Yep, our 12.30 pm arrival time slipped to 14.40, but luckily our itinerary had allowed for that.  We had a 3.5 hour journey ahead to Granada on motorways so straight forward or so we thought.  At first we just couldn’t believe how easy the driving was – all cars going one way on the motorway, no sheep or cows to contend with, no pedestrians, no buses stopping for passengers, no police road blocks, no donkey and carts, people driving within marked lanes, no horns beeping........

However, we were driving up a reasonably steep hill (the drive to Granada from Algerciras is up hill as it goes through a lot of mountainous terrain), when the car just didn’t seem to want to go.  Chris had his foot flat on the floor and we just kept slowing down.  We’ve no idea what the problem is (a consultation on the web lists a multitude of possibilities ranging from a cheap repair to a write off scenario), but we hope the car will limp on to Seville (a short drive from here, and then get us home. 
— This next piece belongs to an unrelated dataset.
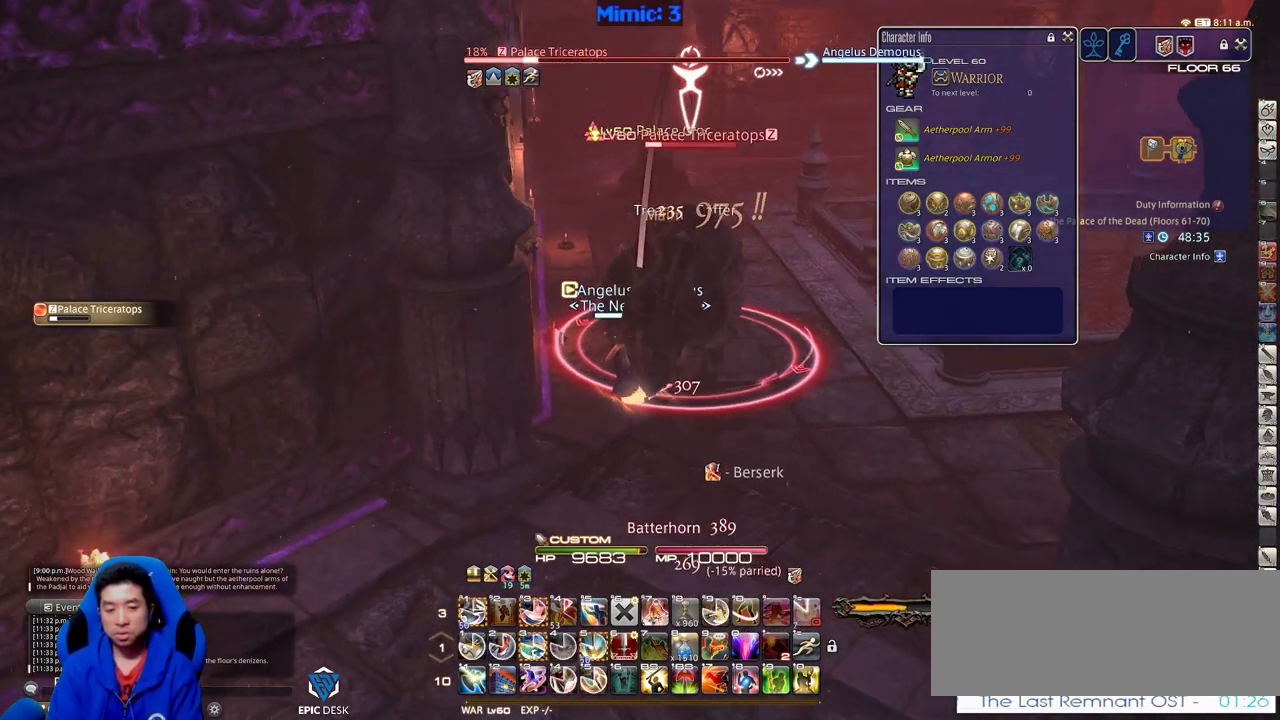
{"keys": ["3"], "events": [[83, "p", "up"], [317, "3", "down"], [400, "3", "up"], [451, "3", "down"]]}
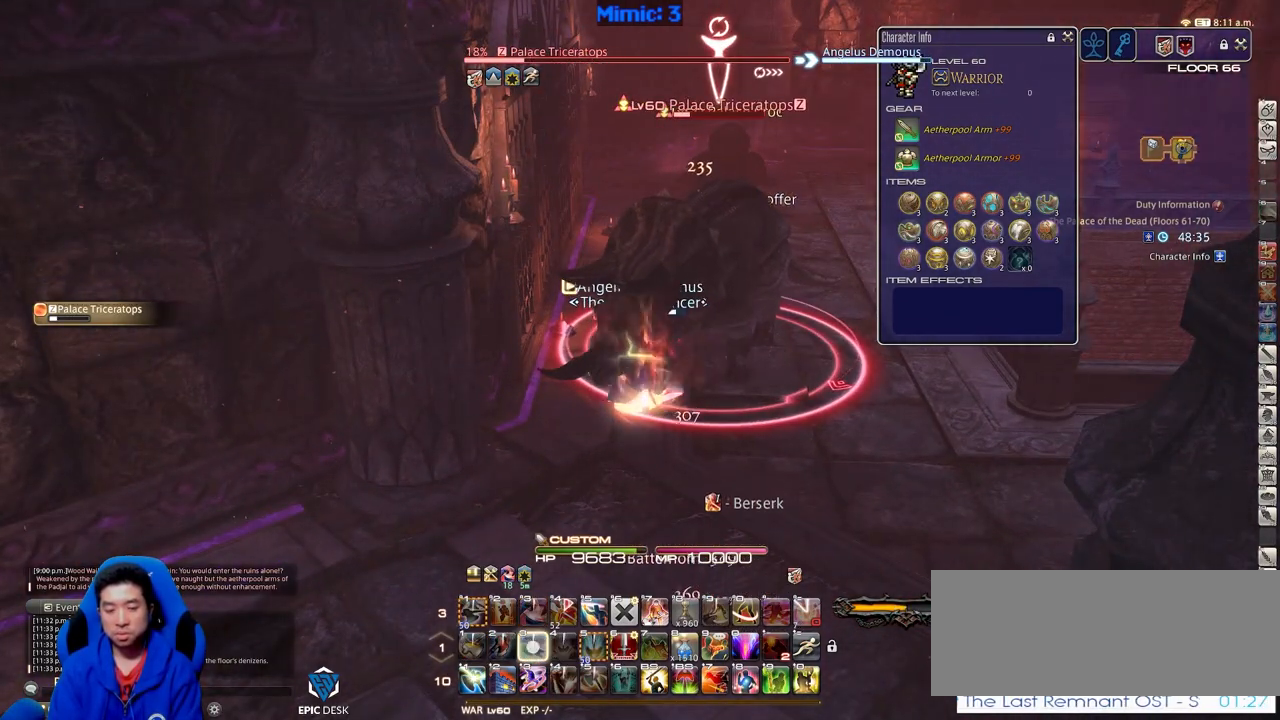
{"keys": [], "events": [[50, "3", "up"], [50, "return", "down"], [100, "return", "up"], [183, "return", "down"], [283, "return", "up"], [383, "return", "down"], [467, "return", "up"]]}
A tantalising glimpse of the Alhambra from our hotel...
We’re now in Granada – in the old area - and it’s an absolute delight. We’re staying in a fabulous hotel and have been upgraded to superior rooms.  We arrived just in time to get our free afternoon tea which they finish serving at 6.30pm – of course, we foolishly sampled every cake there was and then went out for tapas.  We started off in a very modern and sleek tapas bar that specialised in seafood.  We ordered 2 dishes but also got 2 dishes free which was an enormous amount of food.  From there, we decided to check out another recommendation from the hotel which turned out to be a traditional, old fashioned tapas bar.  We just wanted a glass of wine, but ended up being presented with another free tapas plate, which we picked at. We decided to have one final night cap and this time turned away the next free tapas dish.  We understand now – a round of drinks gets you a free tapas dish.  We shall be much wiser tomorrow night.
24th March

We said good-bye to Rabat and set off towards Tangier.  It was reasonably easy to get out of the capital city and we crossed the bridge into Salé, a huge conurbation said to be very anti the West.  We were looking for the exotic gardens just north of Salé, but managed to miss them so had to turn round and ask at a petrol station.  Coming from the opposite direction they were much more obvious so we parked up and went to investigate.  A uniformed guy came rushing up to us as we were peering through the gate and told us the gardens were shut but he would check if it was okay for us to to go round them anyway.  He disappeared for a while, but eventually for less than €2 each we were allowed in.  The gardens were created in the 1950’s by a Frenchman and then restored in 2005 and taken over by the State.

Some frisky terrapins!
We were advised to follow the red route which we dutifully did.  The gardens were quite narrow at the top, but widened significantly as we moved down them.  Initially we weren’t impressed at all as they looked rather overgrown and unkempt.  However, as we moved down they turned into a mini assault course with steps , winding paths, stepping stones over ponds and rope and slatted wood bridges.  There were some beautiful coral trees there and also some of the biggest bamboo I’ve ever seen.  In one area, there was a lovely double rill with lots of jasmine in flower growing over a pergola – the scent was wonderful.  We also saw a lot of terrapins and birds.  So, all in all, we thought the visit was worth it.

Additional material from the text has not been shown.